▶ SOURCE DOCUMENT

Thursday, September 24, 2015

I Apologize Yogi Berra

Yogi Berra died at the age of 90 years old late Tuesday night before I had a chance to apologize to him or his family.

It was Monday October 9th, 1961. I ran home as soon as the dismissal bell rang at Struble Elementary to my grandmother's house, two doors down from mine to watch what remained of the fifth game of the 1961 World Series.

I rushed through the door and begged my grandmother to switch from soap operas to the game on a black and white consol television set in the middle of the room. My cousin, sister and two brothers were there, I was the oldest at seven, a little over a month before my eighth birthday.

When I twisted the mechanical tuner and adjusted the antenna, I could hear Mel Allen give the 13-5 score in favor of the Yankees.  I had the childish faith that the Reds would rally in the ninth inning especially since my favorite player, Vada Pinson, was due to bat.

It was the ninth inning, two outs and Pinson at the plate.  Pinson lifted a fly ball to shallow left and the left fielder raced in to make the catch. I didn't cry. I didn't yell. I didn't do anything but grit my teeth and put the blame for the Reds' loss of the 1961 World Series on Yogi Berra, who just had to make the catch that ended the season.  "Why couldn't he have let that drop?" I thought.

▶ GIVEN EXERCISE A
Copy the listing word for word, everything from the line containing "black circle: moved 1 px right, 6 px up" down to its last line, and include both ends. Leave out the pictures.
The listing is unrelated to the text.

▶ RECORDS PROVIDED
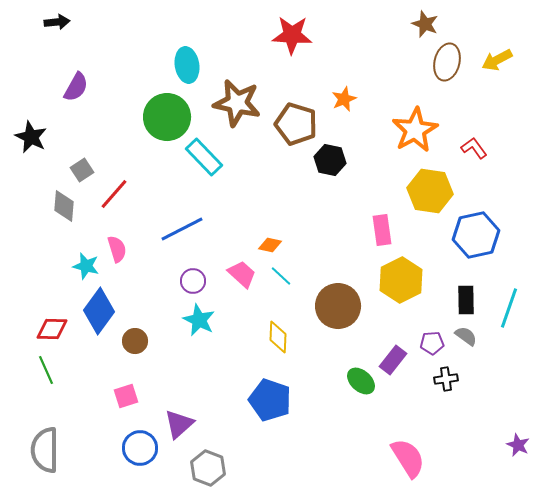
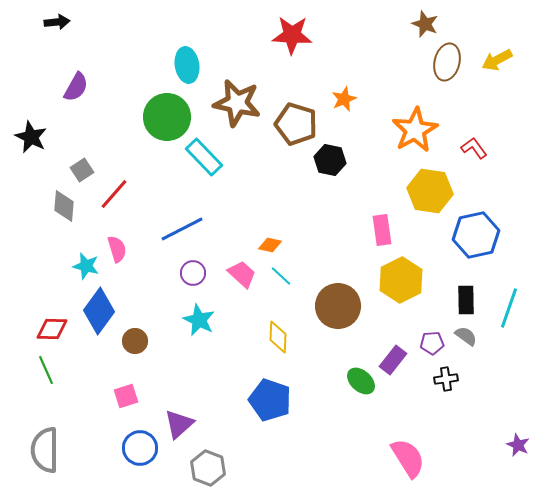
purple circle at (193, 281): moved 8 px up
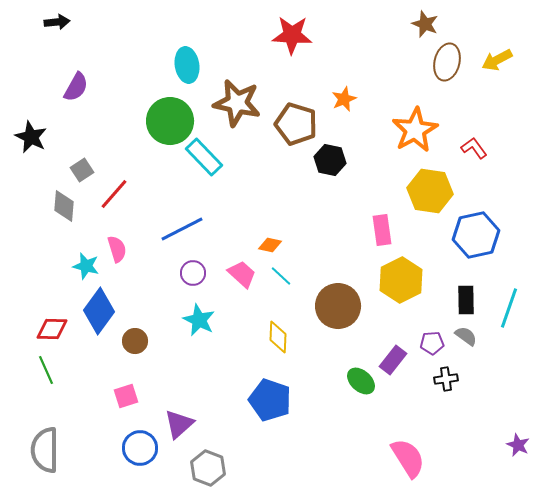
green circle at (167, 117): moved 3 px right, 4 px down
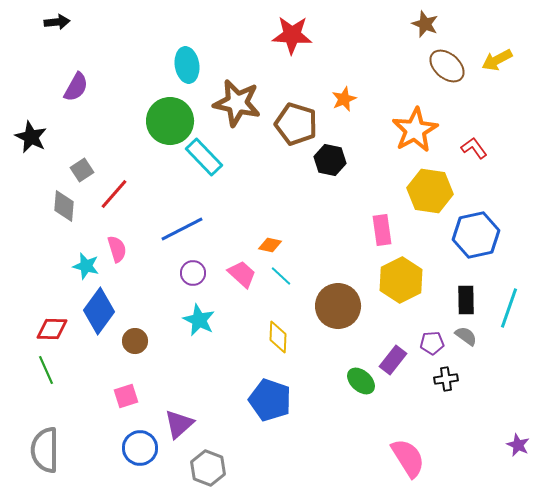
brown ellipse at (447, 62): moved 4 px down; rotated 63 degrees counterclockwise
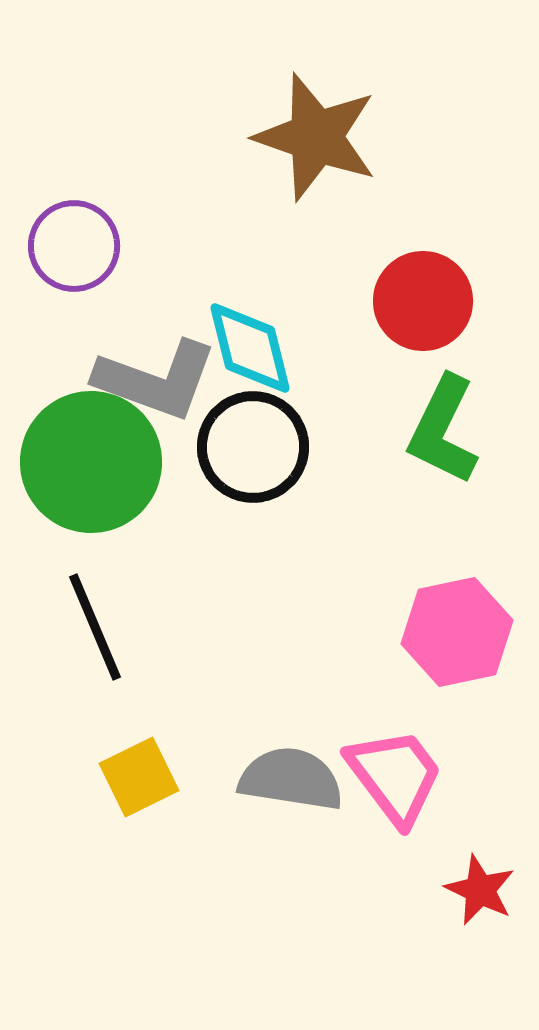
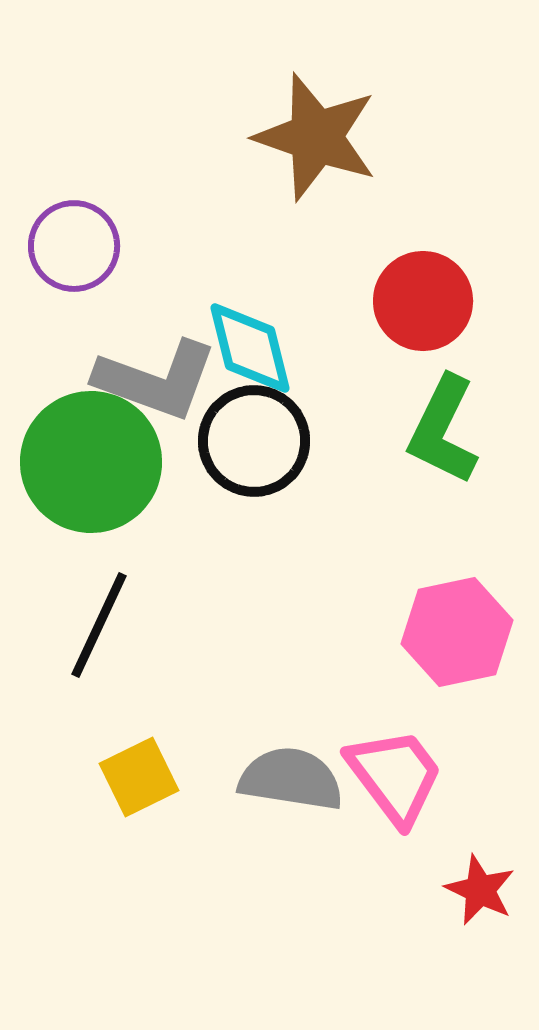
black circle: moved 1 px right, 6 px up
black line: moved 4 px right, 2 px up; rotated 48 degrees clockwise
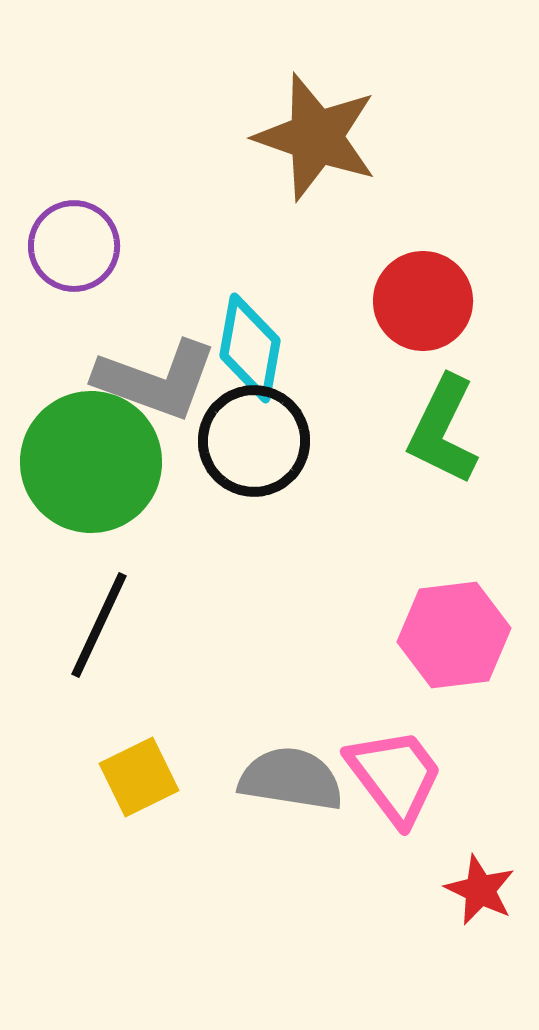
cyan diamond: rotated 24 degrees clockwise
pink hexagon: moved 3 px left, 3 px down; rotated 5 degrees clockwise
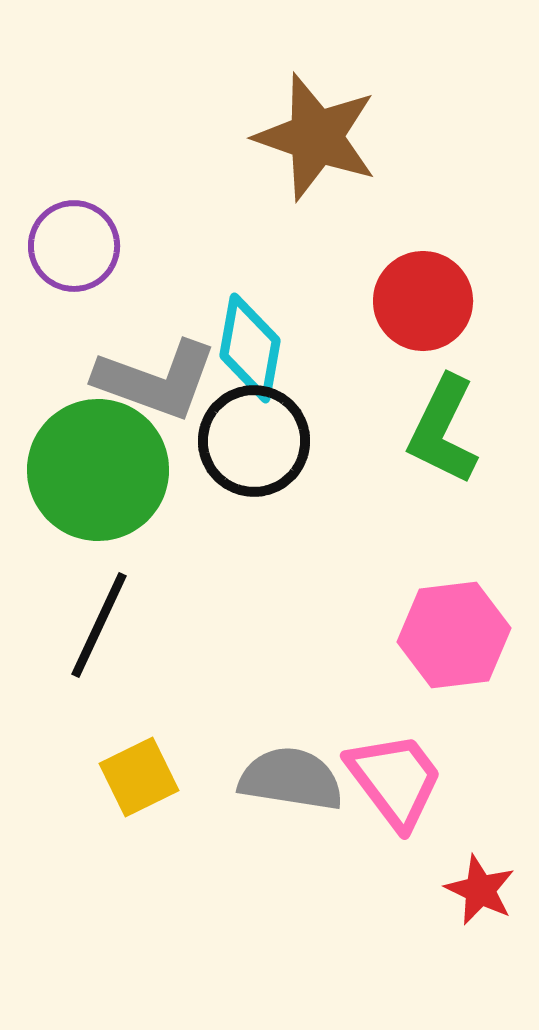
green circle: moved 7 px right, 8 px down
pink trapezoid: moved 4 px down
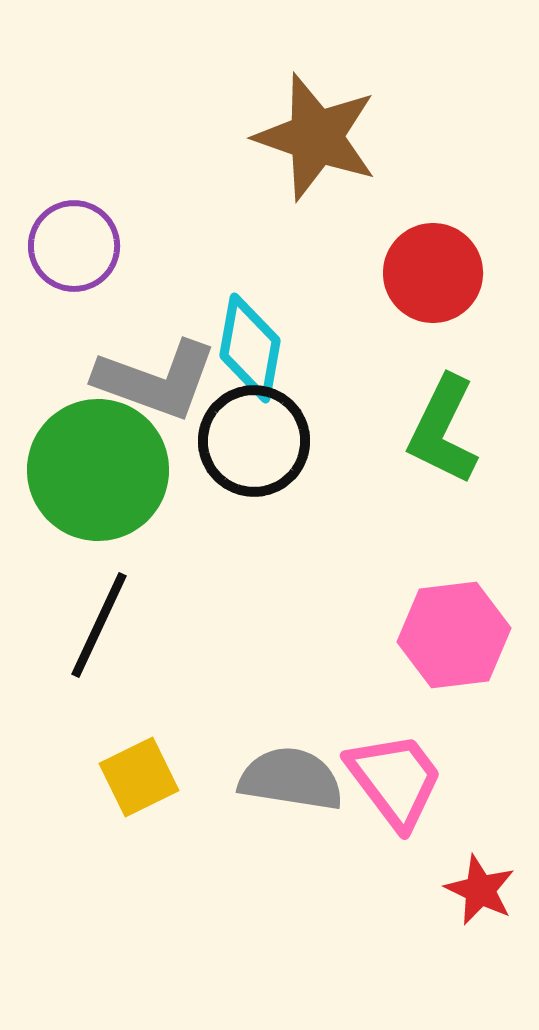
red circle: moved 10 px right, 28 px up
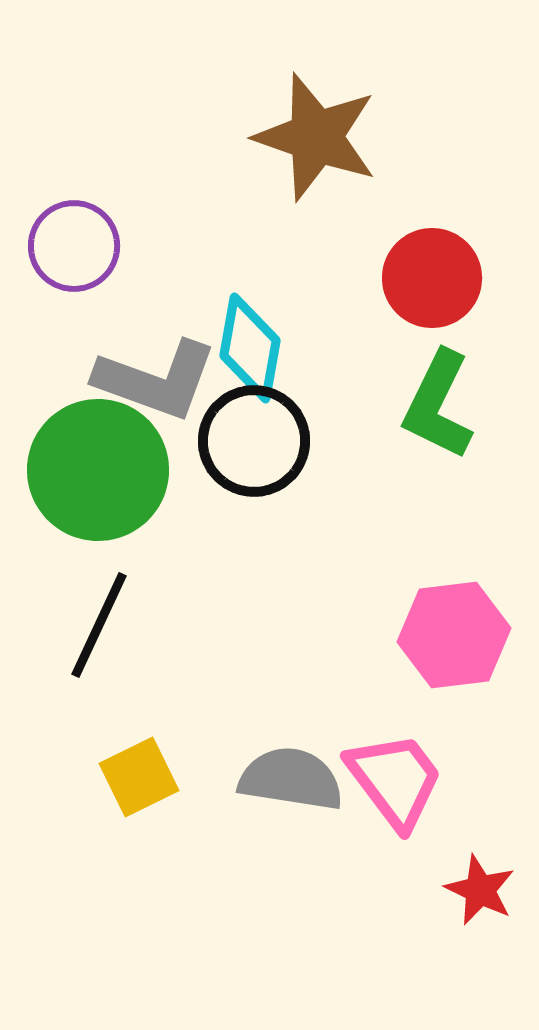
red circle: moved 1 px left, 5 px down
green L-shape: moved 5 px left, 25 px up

▶ GIVEN EXERCISE B
Which people does the post about Yogi Berra mention by name?

▶ EXERCISE RESULT A
black circle: moved 1 px right, 6 px up
black line: moved 4 px right, 2 px up; rotated 48 degrees clockwise
cyan diamond: rotated 24 degrees clockwise
pink hexagon: moved 3 px left, 3 px down; rotated 5 degrees clockwise
green circle: moved 7 px right, 8 px down
pink trapezoid: moved 4 px down
red circle: moved 10 px right, 28 px up
red circle: moved 1 px left, 5 px down
green L-shape: moved 5 px left, 25 px up

▶ EXERCISE RESULT B
Yogi Berra, Mel Allen, Vada Pinson